Tu vuo’ saper di quai piante s’infiora
questa ghirlanda che ‘ntorno vagheggia
la bella donna ch’al ciel t’avvalora.”
The Renaissance was the work of individuals, and in a sense it was about individualism. And the first and greatest of these individuals was Dante Alighieri (1265-1321). Dante was a Florentine, appropriately because Florence played a more important role in the Renaissance than any other city. He also embodies the central paradox of the Renaissance: while it was about the recovery and understanding of ancient Greek and Latin texts and the writing of elegant Latin, it was also about the maturing, ordering and use of vernacular languages, especially Italian.
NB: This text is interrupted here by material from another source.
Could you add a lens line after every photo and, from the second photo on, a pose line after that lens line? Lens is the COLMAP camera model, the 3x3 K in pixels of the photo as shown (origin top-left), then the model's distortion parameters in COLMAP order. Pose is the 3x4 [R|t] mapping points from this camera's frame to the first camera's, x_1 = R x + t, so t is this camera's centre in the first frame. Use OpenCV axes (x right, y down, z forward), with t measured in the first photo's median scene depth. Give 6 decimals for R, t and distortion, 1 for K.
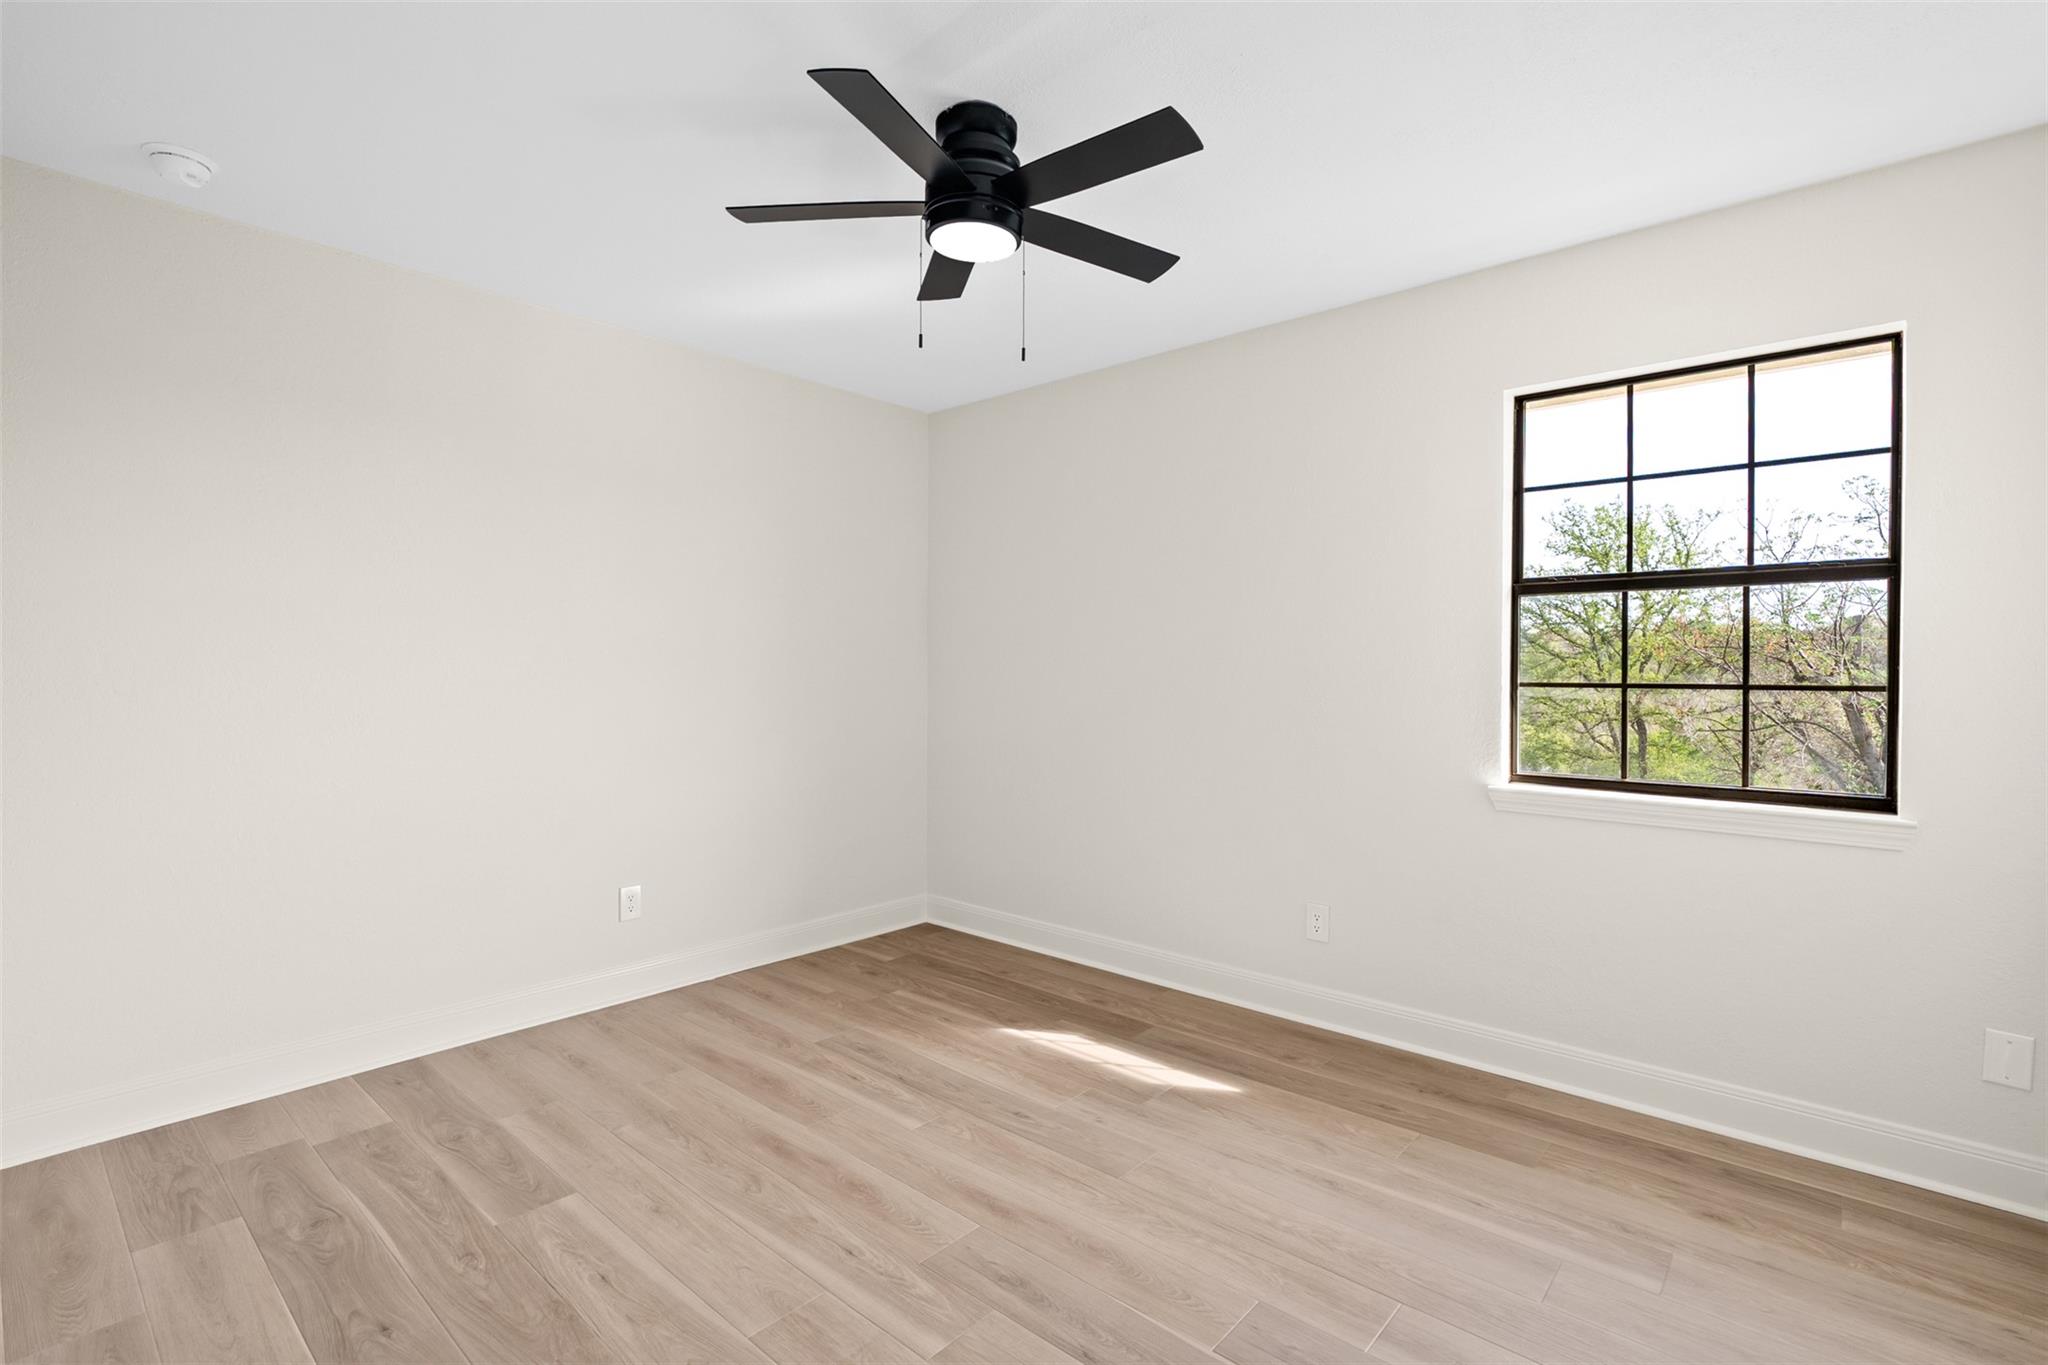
lens RADIAL K [[934.6, 0, 1020.1], [0, 934.6, 679.2], [0, 0, 1]] dist [-0.001683, -0.000280]
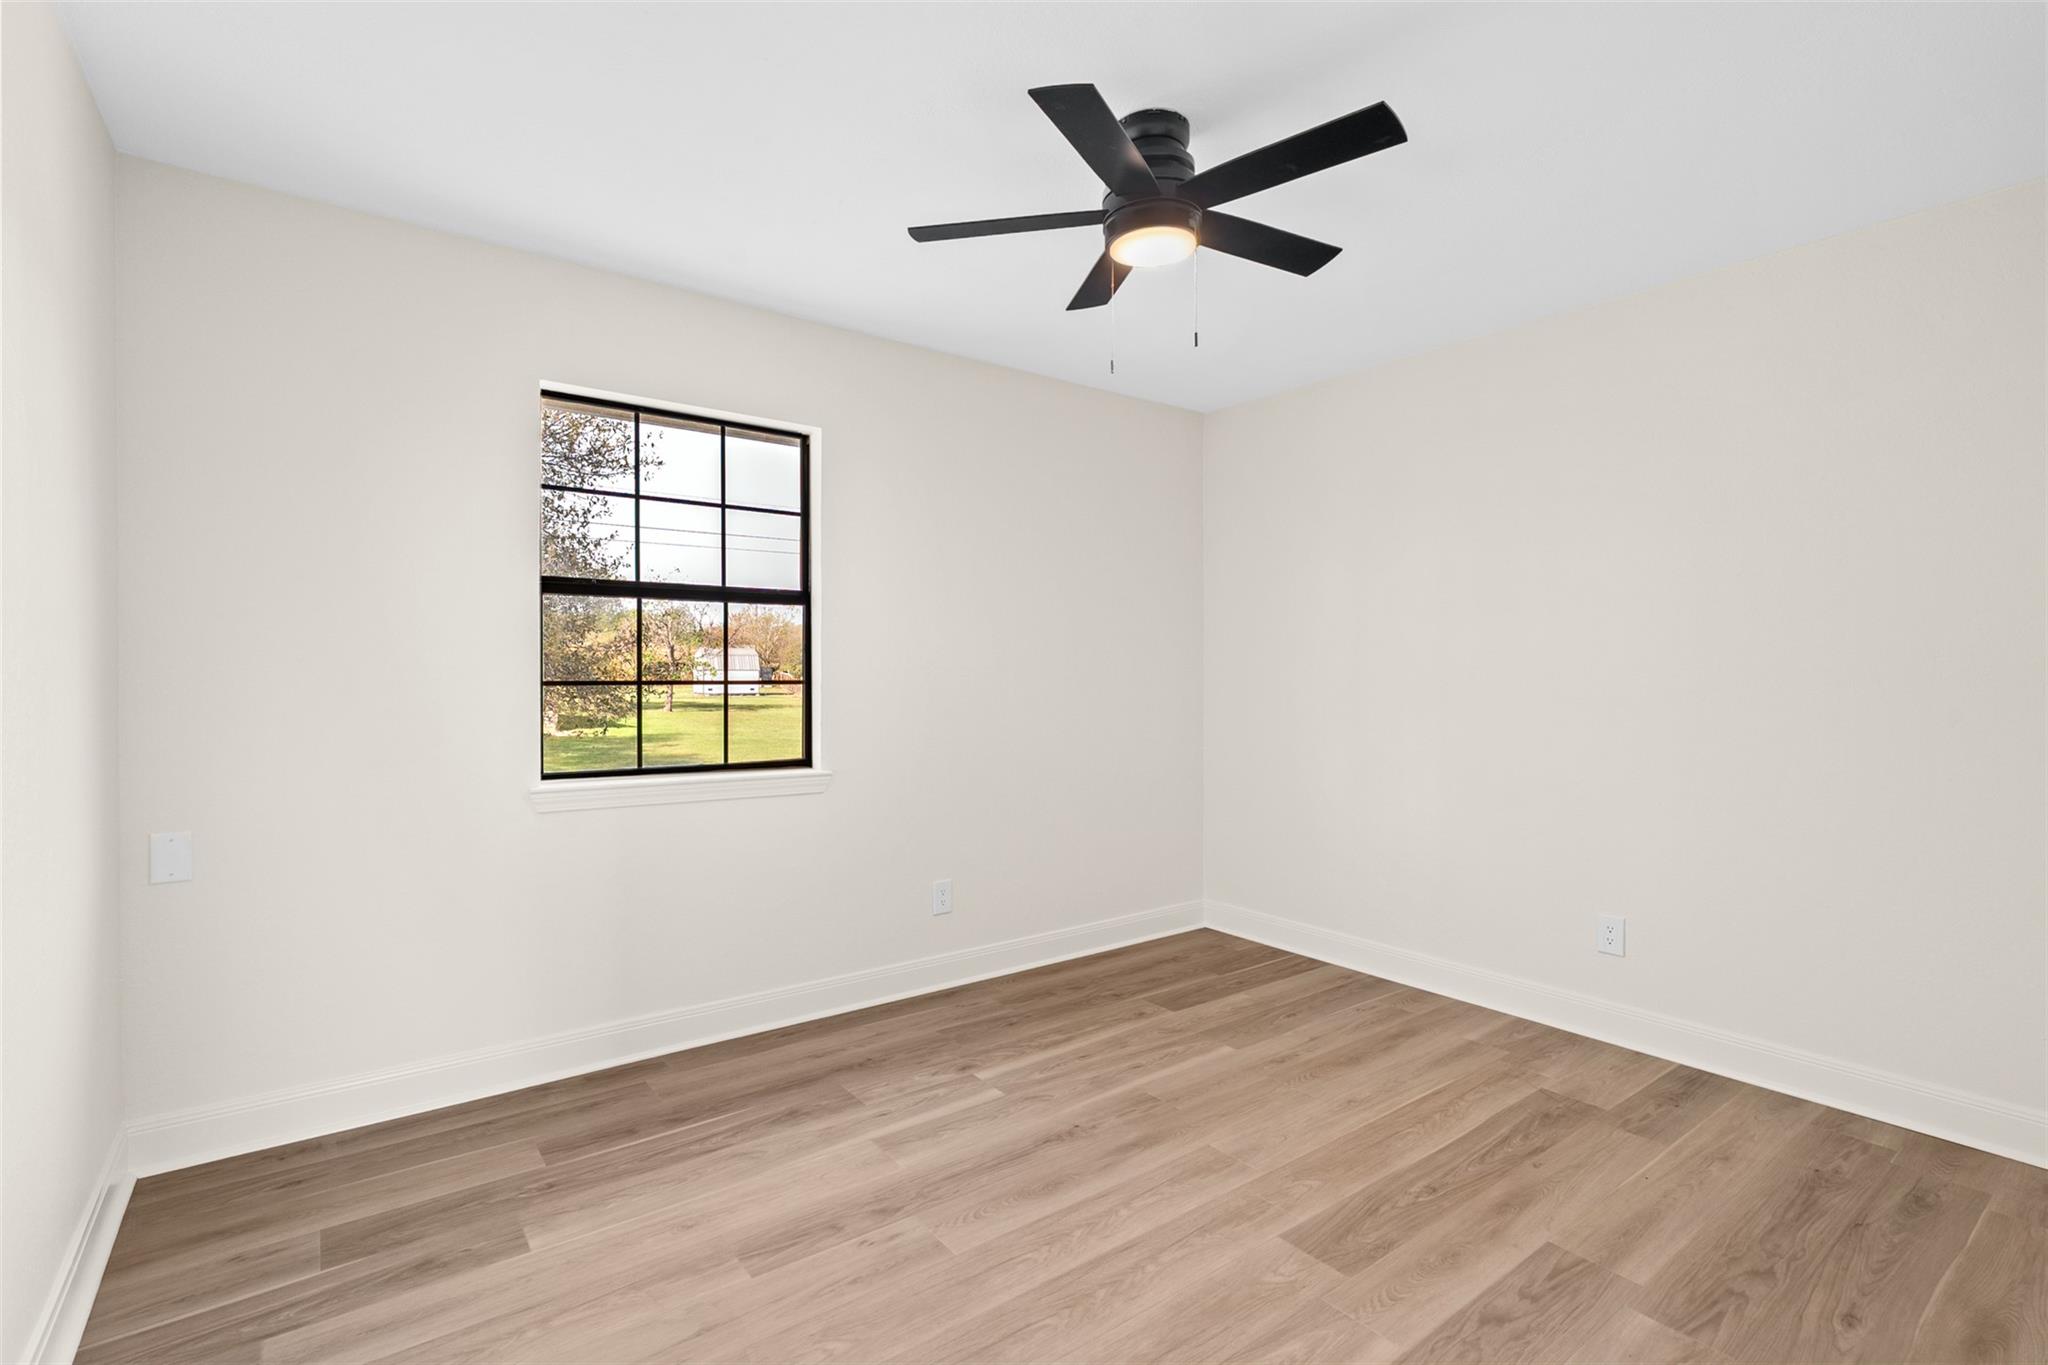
lens RADIAL K [[934.6, 0, 1020.1], [0, 934.6, 679.2], [0, 0, 1]] dist [-0.001683, -0.000280]
pose [[0.199313, -0.008449, 0.979900, -0.409704], [0.016855, 0.999844, 0.005193, 0.005368], [-0.979791, 0.015482, 0.199424, 0.387928]]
– Paul Johnson, The Renaissance
Dante was the last guy who knew everything.
Possible exception, Eramsmus.
Fr. Z: I agree, and suggest that one could read the Divine Comedy more profitably than In Praise of Folly. Still, Erasmus and Thomas More were friends.
Paul Johnson on Dante’s education:
There were three key elements in Dante’s education. One was the Florentine Dominicans…Dante was able to absorb the whole Aristotelian philosophy, as received and Christianized by Aquinas. Thomist Aristotelianism gives a structure to his oeuvre, bringing to it internal consistency and intellectual rigor.
Second, Dante had as mentor the classical scholar Brunetto Latini…It was thanks to Brunetto Latini that Dante was able to understand the importance of rhetoric…Through Latini, too, Dante got to know at least part of the works of Cicero and Seneca. Virgil, and especially his Aeneid, the epic successor to Homer’s Iliad and Odyssey…had always found Christian defenders.
The third element in Dante’s education was the influence and encouragement of his friend and near contemporary Guido Cavalcanti, another classical scholar but a man whose passion was the promotion of Italian…In due course, Dante provided in his Convivio, written in Italian, and in his De vulgari eloquentia, written in Latin, the first great Renaissance defense of the vernacular as a suitable language for works of beauty and weight.